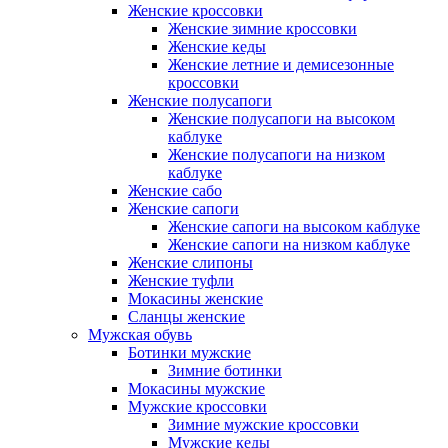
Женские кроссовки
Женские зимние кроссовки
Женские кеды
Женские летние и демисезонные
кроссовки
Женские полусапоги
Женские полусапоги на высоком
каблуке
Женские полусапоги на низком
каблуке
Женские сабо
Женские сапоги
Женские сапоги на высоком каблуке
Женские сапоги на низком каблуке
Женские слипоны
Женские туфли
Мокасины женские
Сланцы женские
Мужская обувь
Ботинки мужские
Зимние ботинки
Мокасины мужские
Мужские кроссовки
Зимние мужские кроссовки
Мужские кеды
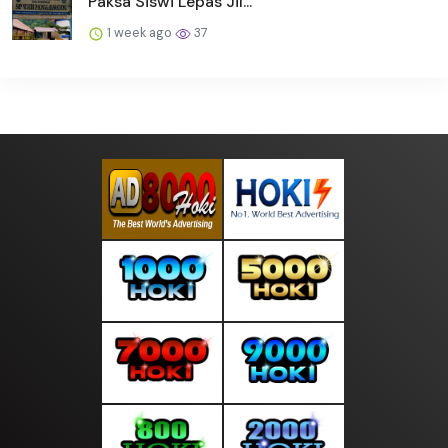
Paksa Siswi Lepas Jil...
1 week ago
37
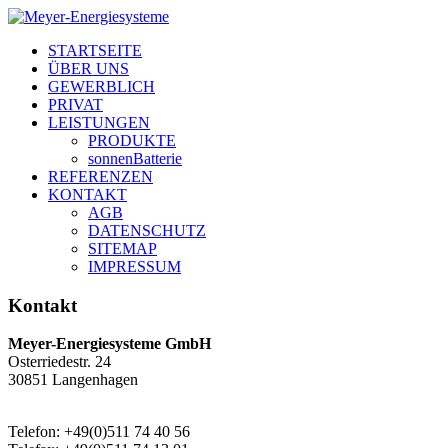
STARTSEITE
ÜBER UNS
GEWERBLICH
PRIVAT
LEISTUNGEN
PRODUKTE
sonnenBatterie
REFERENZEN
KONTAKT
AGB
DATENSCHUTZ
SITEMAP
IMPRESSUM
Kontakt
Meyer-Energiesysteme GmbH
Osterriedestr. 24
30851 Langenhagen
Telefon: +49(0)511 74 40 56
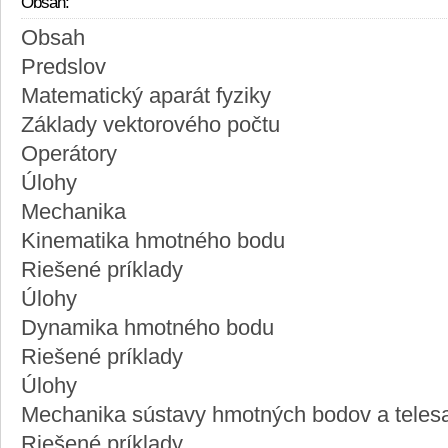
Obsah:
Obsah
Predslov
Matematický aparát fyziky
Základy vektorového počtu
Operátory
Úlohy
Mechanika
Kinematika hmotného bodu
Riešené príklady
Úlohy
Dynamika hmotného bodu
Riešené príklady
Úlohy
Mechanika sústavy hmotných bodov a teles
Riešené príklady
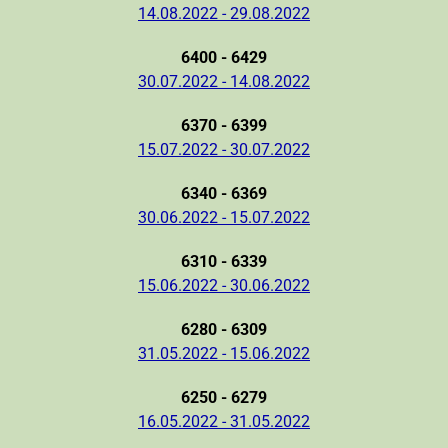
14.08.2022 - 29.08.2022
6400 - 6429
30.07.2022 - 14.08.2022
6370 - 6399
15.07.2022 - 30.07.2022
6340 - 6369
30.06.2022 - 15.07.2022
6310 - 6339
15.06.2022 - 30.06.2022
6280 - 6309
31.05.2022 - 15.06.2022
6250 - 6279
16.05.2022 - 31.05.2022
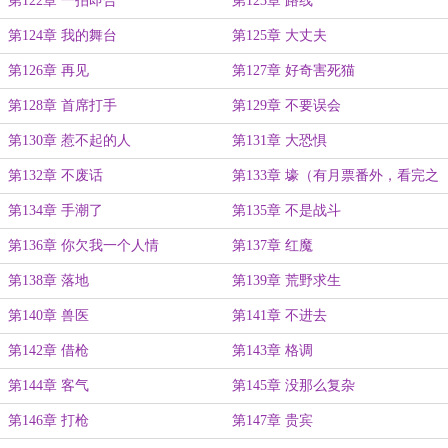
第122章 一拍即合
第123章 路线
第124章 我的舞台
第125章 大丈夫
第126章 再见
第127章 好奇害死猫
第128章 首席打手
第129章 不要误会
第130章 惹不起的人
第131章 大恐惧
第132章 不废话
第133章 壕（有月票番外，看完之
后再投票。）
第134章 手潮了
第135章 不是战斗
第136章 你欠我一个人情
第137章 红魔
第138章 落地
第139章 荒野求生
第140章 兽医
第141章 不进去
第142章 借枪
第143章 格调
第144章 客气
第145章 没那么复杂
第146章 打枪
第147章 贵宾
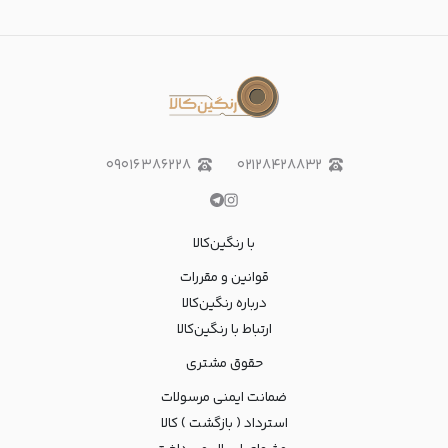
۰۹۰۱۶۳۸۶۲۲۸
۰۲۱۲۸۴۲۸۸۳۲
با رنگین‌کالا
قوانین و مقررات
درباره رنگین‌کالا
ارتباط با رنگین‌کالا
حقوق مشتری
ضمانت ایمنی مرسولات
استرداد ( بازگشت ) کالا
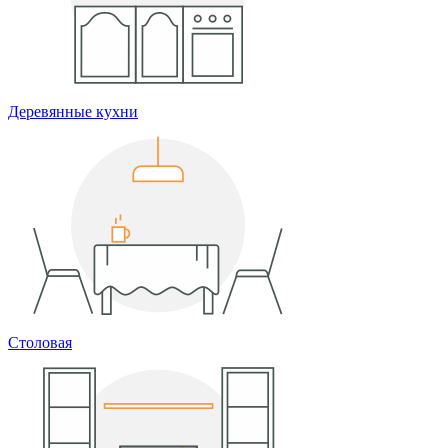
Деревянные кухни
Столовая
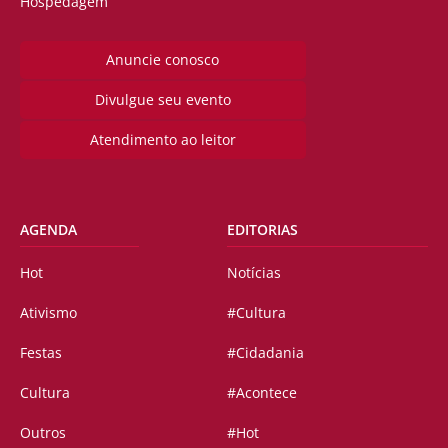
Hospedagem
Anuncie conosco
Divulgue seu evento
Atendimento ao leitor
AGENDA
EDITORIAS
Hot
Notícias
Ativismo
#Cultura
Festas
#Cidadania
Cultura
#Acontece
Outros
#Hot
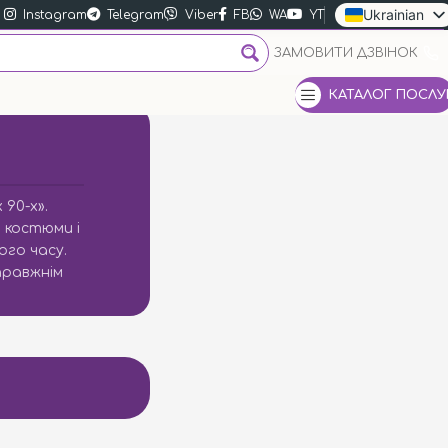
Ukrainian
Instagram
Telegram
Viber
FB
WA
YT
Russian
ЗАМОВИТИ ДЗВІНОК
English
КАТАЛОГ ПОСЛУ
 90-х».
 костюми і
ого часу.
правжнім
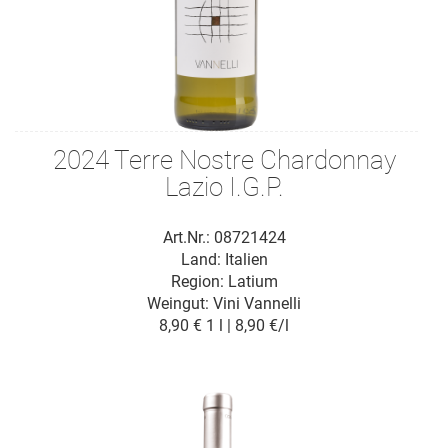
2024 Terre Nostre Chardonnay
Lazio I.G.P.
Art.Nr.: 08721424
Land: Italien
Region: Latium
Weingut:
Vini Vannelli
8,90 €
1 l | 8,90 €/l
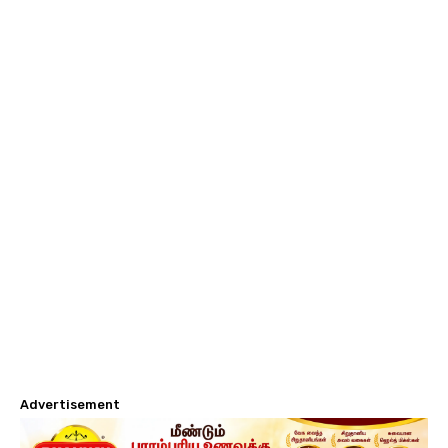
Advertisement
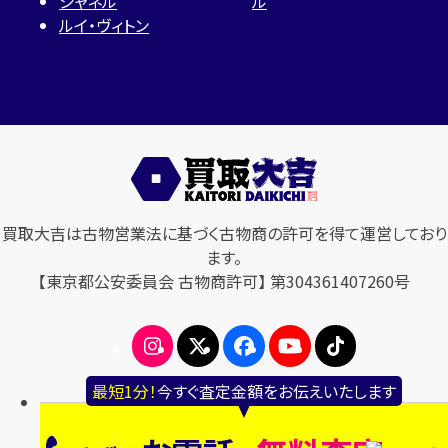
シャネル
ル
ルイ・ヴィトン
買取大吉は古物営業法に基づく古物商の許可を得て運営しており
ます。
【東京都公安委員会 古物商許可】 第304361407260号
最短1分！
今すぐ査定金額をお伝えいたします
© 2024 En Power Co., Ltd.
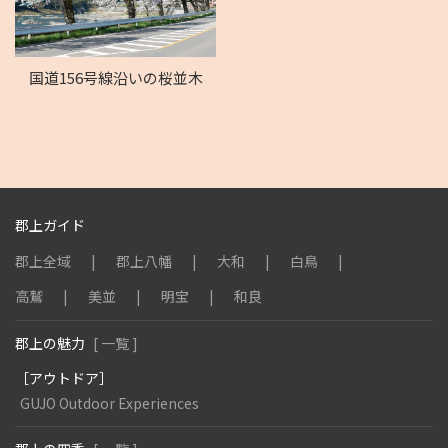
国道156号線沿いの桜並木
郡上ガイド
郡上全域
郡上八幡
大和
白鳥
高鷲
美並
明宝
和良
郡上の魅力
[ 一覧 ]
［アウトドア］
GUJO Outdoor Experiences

What you should do: Show each line of the material that includes the word "hmotného".

Answer to this exercise:
Kinematika hmotného bodu
Dynamika hmotného bodu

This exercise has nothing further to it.